> **Testo dell'esercizio**
-=-=-

La struttura pensata per l'Expo potrebbe anche diventare definitiva

La struttura pensata per l'Expo potrebbe anche diventare definitiva

«Se entro marzo non arriveranno le autorizzazioni, non faremo in tempo per l'Expo a costruire l'ascensore panoramico per salire sulle terrazze del Duomo». Così Gianni Baratta, dirigente dell'area asset culturali e raccolta fondi della Veneranda Fabbrica del Duomo, fa il punto della situazione dopo la commissione comunale che ha affrontato il tema. Ascensore sì o ascensore no? E soprattutto: se sì, sarà temporaneo o definitivo? Ogni anno 5 milioni di persone visitano il Duomo e in ottocentomila affrontano le lunghe code per le terrazze. Se per l'Expo si attendono 20 milioni di visitatori, la Veneranda Fabbrica prevede che almeno 3 milioni di persone tenteranno l'ascesa alle guglie.

-=-=-

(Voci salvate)
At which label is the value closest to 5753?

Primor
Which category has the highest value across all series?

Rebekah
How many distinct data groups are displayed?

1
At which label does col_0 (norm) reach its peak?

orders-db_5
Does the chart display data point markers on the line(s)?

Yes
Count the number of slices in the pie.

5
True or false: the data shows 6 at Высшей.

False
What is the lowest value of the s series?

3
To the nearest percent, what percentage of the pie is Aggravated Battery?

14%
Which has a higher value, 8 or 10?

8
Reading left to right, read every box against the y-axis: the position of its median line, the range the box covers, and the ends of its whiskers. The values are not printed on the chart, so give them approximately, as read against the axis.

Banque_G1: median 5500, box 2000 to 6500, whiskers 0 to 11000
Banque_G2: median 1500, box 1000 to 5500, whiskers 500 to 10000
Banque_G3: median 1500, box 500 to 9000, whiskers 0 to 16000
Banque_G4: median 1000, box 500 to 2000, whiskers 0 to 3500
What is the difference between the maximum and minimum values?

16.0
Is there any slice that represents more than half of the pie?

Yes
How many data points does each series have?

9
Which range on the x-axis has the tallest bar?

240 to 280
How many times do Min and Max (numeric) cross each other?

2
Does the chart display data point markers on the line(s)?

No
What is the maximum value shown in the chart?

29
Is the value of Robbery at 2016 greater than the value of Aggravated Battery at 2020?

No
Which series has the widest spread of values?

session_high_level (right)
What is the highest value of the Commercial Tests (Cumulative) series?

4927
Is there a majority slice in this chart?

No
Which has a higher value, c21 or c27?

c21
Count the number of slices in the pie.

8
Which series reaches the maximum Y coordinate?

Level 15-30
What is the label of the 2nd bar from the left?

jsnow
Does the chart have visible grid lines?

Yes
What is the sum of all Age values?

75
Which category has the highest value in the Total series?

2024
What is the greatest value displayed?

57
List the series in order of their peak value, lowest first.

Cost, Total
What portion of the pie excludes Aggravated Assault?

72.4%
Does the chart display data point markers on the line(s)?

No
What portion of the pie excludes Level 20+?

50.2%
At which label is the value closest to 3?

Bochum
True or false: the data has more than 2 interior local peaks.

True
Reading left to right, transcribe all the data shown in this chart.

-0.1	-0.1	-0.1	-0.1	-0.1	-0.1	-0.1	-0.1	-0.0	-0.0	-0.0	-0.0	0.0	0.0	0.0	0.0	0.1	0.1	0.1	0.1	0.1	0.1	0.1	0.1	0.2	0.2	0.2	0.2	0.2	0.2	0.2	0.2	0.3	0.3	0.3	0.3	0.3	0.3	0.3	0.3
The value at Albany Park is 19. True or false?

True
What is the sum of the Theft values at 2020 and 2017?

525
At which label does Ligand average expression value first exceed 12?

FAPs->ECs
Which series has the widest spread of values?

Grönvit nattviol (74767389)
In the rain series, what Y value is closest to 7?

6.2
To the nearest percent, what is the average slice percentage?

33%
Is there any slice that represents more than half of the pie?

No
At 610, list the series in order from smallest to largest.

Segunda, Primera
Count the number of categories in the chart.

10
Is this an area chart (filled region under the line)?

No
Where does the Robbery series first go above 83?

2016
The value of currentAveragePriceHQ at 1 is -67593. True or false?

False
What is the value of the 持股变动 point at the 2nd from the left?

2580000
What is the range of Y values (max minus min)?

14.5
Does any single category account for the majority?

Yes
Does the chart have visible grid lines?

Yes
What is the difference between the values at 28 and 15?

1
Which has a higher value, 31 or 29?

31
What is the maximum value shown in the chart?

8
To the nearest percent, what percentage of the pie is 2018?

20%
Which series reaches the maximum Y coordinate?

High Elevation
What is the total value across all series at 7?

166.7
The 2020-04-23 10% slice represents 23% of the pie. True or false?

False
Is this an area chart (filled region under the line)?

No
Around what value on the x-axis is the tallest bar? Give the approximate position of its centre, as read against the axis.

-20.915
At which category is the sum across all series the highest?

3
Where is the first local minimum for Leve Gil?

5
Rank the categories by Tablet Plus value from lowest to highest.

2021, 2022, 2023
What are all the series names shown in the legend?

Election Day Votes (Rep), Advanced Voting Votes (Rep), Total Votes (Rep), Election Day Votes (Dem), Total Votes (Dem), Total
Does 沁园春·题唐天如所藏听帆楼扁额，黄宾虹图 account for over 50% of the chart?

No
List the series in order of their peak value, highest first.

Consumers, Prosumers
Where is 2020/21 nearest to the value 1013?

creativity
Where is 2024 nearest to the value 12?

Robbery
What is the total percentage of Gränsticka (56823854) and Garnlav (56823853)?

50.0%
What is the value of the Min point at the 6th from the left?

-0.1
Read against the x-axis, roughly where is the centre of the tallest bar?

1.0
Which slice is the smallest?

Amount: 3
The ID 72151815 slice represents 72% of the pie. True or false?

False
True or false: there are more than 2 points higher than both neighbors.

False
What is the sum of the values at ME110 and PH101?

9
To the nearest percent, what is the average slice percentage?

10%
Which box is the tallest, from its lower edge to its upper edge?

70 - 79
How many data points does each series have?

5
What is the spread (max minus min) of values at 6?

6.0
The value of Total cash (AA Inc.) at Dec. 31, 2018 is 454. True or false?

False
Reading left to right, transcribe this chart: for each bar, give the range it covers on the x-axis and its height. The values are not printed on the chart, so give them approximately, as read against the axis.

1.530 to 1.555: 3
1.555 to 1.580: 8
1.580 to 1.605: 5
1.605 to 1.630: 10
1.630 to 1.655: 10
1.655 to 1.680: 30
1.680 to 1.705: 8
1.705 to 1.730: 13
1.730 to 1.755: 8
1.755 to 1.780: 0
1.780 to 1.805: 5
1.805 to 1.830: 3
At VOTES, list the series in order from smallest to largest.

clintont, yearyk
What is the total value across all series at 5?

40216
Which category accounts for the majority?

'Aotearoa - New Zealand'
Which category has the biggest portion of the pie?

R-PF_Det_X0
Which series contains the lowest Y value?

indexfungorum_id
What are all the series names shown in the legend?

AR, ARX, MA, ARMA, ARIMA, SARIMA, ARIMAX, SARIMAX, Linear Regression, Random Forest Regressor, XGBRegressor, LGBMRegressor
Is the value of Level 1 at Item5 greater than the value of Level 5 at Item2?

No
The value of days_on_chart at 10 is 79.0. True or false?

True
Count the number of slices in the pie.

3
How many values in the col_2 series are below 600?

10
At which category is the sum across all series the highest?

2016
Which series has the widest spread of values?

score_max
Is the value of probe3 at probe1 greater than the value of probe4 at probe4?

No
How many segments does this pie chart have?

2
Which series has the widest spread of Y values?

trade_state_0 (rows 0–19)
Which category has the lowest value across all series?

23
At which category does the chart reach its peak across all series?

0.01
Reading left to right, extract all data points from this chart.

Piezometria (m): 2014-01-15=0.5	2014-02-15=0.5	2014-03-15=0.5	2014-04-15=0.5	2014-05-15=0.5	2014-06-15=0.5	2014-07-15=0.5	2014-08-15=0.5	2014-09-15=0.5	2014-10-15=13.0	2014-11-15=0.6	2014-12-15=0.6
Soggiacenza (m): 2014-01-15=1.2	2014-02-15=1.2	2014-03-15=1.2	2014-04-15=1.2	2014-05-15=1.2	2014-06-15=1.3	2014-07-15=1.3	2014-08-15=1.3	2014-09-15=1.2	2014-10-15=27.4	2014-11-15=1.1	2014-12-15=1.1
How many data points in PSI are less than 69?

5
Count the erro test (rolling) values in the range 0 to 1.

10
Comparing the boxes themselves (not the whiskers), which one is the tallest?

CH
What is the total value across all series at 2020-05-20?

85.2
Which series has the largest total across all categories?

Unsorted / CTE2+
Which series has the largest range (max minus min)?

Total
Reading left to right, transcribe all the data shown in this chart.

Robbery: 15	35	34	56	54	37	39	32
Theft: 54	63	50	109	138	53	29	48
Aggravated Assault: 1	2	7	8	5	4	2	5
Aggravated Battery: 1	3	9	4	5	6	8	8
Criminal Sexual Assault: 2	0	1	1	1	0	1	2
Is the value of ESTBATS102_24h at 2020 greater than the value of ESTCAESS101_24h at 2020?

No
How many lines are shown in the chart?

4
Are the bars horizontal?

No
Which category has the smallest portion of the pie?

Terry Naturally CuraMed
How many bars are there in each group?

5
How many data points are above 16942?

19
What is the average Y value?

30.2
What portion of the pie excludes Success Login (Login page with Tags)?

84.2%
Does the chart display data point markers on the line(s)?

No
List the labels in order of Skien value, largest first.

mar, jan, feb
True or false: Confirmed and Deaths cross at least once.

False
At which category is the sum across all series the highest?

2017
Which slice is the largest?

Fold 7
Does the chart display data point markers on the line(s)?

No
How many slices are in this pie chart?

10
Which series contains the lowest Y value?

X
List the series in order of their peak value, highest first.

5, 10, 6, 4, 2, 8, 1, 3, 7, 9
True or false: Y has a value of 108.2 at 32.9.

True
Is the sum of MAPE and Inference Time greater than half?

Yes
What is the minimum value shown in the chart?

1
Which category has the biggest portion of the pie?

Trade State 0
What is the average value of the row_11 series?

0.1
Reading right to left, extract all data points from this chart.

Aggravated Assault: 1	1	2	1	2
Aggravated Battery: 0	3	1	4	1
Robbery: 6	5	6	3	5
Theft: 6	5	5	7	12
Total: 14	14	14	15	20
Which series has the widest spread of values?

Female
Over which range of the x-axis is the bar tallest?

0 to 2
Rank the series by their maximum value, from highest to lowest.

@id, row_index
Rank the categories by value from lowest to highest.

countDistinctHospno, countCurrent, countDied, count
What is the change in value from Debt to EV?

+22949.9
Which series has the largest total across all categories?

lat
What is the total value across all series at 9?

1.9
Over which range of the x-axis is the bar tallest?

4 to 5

-=-=-

Dal testo sull'ascensore del Duomo, riporta tutte le cifre che indicano un numero di persone.

> **Risposta**
- 5 milioni (visitatori annui del Duomo)
- ottocentomila (persone che ogni anno affrontano le code per le terrazze)
- 20 milioni (visitatori attesi per l'Expo)
- 3 milioni (persone che, secondo la Veneranda Fabbrica, tenteranno l'ascesa alle guglie)